I wonder if anyone has experience with this. I accidentally drove over a parking lot bumper this morning - ya know, the yellow ones at the head of parking spaces? Stupid me! The wheels went up onto it and as soon as they cleared, the front end came down hard with a thud. There was no immediate issue. But as the morning went on, a slow (then increasingly faster) drip has begun from the underside corner of what looks like a black plastic piece on the underside, about a foot medial from the wheel (towards the midline of the car), just barely in front of the wheel - or at the same position as the wheel (from front to back). The liquid is colorless, odorless, and has the viscosity of water. It dries quickly, leaving no stain or residual on the pavement. I suspect it’s water.
My first concern was that I might have cracked the radiator, but it’s as far back as the wheel, very low on the underside, doesn’t appear to be leaking any coolant or anything other than water, and it looks like a piece of hard black plastic… The temp of the car seems normal too, even as we drive it.
Anyone have an idea?
It could be condensation from the AC system. That would be normal.
Are you in a position to crawl under the car and look if you damaged anything?
Thanks for your answer. I’m starting to think that’s the case. There’s what looks like a catch or drip tray that encases the area right around the wheel, as far back as the axle, or is right behind the front wheels - full width of the car.
The dripping has stopped - noticed that the AC was on this morning. The other area I thought was dripping isn’t, after I run the car for a few mins.
Uploading a picture. You can see where the water droplets are coming out of. Otherwise, I don’t see any major ding or bangup… The radiator is up front - I was just afraid of transmission maybe.
Is it normal for a little dripping under a car that’s condensation?
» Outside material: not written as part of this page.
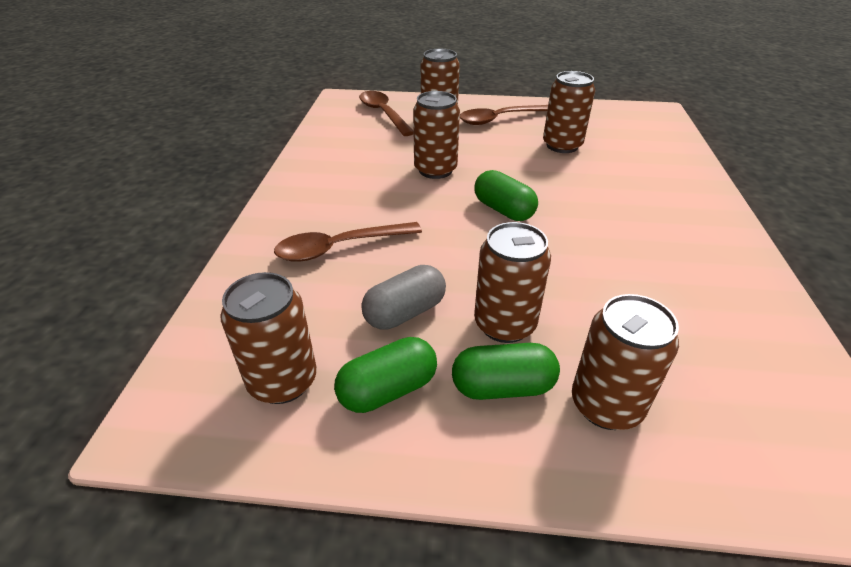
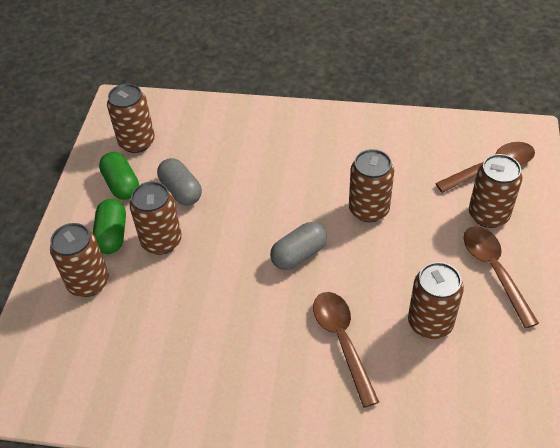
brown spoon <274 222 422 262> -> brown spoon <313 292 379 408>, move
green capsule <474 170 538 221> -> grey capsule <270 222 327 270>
Maybe leave the AC off for a couple of days if you can tolerate the heat, see if the dripping stops. About the only fluid in a car that is clear and has the viscosity of water is – water. Coolant,while having a similar viscosity to water, is usually yellowish or greenish color. Oils are brownish and have much higher viscosities. The only source of water would be the AC condensor, or the windshield wiper fluid bottle or hose between that and the jets. Parts of the AC system that get cold often get coated with frost, same as the frost on a beer mug. The frost is just water in the air that condenses on the cold surface. So if you don’t turn the AC on, then that won’t happen, so you can elminate that as a source by doing the experiment. You sound like you may be a scientist or medical professional by your description. So you will enjoy doing a controlled experiment I think! Best of luck.
Look up from where you see the drops. You’ll likely see it coming from a rubber hose dangling down. The hose is open, not attached to anything. If so, it is AC condensation.